Age and the American presidency

Although this year's presidential campaign is replete with suggestions for constitutional amendments, absent are measures dealing with age and fitness requirements. These matters have been heightened by critical views of President Reagan's performance in office, in television debate, as well as by the Constitution's silence.

Article II of the Constitution stipulates that the chief executive must be 35 years of age but places no limitation on maximum age; the 22nd Amendment, without reference to age, limits the president to two terms; and the 25th Amendment, the only provision addressing the fitness issue, stresses the context of incapacity.

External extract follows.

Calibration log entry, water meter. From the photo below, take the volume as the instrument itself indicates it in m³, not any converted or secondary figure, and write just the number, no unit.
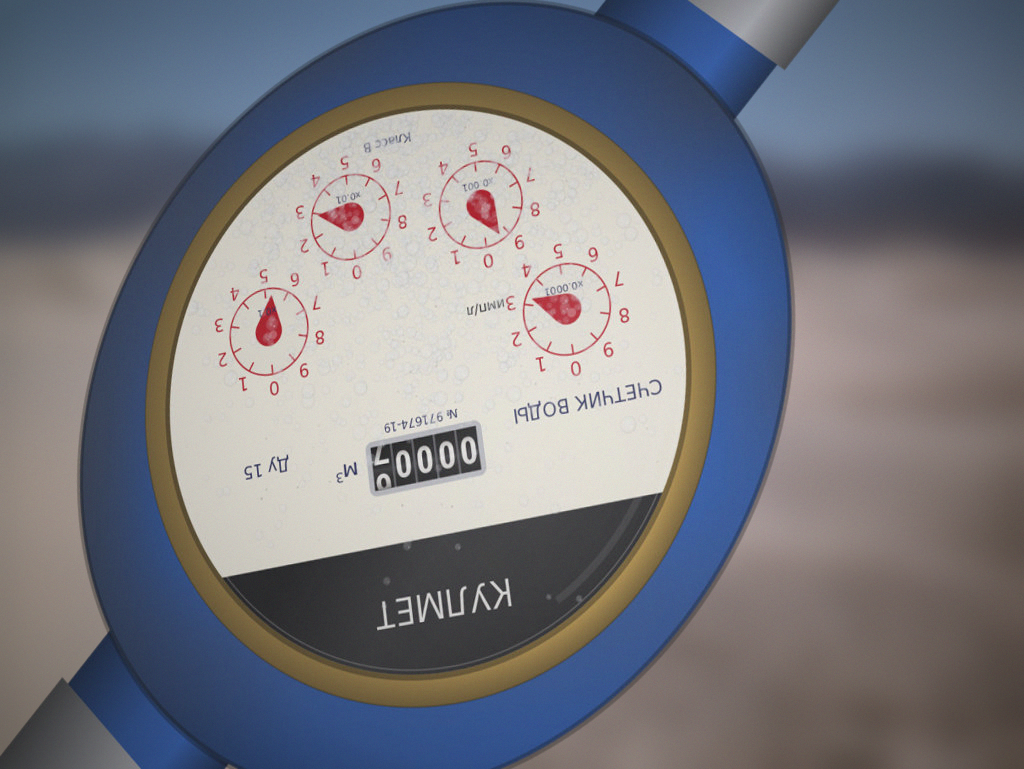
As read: 6.5293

The Constitutional Convention sheds little light on the questions, except perhaps for delegate James Wilson's statement that the nation's highest officer should be illustrative of ''energy, dispatch, and responsibility.'' The historical record suggests age trends that bear slight relation to fitness. Most Presidents served during their 50s or early 60s.

The trend after Andrew Jackson's tenure was for younger men to hold office, with Martin Van Buren, James Polk, Franklin Pierce, Abraham Lincoln, Ulysses Grant, Rutherford Hayes, James Garfield, Grover Cleveland, Benjamin Harrison, and William McKinley elected or reelected mostly in their 50s. The three oldest Presidents at the time of their inauguration in the 19th century were William Henry Harrison (68), James Buchanan (65), and Zachary Taylor (64), two of whom died in office. Yet it was two of the youngest Presidents, Lincoln in his 50s and Pierce in his 40s, who suffered from such emotional disorders as melancholia that would plague their White House years. The corpulent Grover Cleveland appeared quite fit despite his size (the same could be said for the 350-pound William Howard Taft in the next century).

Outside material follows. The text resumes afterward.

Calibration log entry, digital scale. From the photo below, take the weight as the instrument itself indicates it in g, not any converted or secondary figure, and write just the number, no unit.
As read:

Youth was even more apparent in the 1900s but with no discernible relation to fitness, especially when those Presidents are compared with more senior officeholders such as Harry Truman and Dwight Eisenhower. In fact, Ike took office at the age of 62 and sustained three major health problems, all of which he overcame. His syntax at some of his news conferences was garbled, but elocution levels and senility were not deemed to be necessarily related in this infant era of TV.

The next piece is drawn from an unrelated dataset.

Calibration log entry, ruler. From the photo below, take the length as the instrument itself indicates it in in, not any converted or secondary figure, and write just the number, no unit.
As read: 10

Recent social policy in the United States has encouraged the working capacity , not incapacity, of aging citizens. The Age Discrimination in Employment Act of 1967 (ADEA), as amended in 1978, prohibits discrimination of job seekers between 40 and 70 years of age. Federal employees, however, may not be discriminated against on the basis of age even after reaching 70. Although the presidency and other executive, judicial, and congressional offices don't fall under the legislation, there is provision for exceptions based upon Bona Fide Occupational Qualification (BFOQ). Certain federal law-enforcement officers who may be involuntarily retired are cases in point. One might infer that the same principle could be used in a constitutional amendment limiting presidential service on the basis of age and fitness.

It is important to realize that BFOQ is difficult to apply among most civil servants wearing white collars and concealing their work tools - their intelligence. And it would be just as difficult to apply to the president. The Constitution should not be revised to provide for all conceivable exigencies. It has left many to legislation and judicial interpretation. Perhaps it has left the complex ones to individual choice and action, which should give us pause on the matter of amendments on the presidency as well as on other constitutional prescriptions suggested during this election year.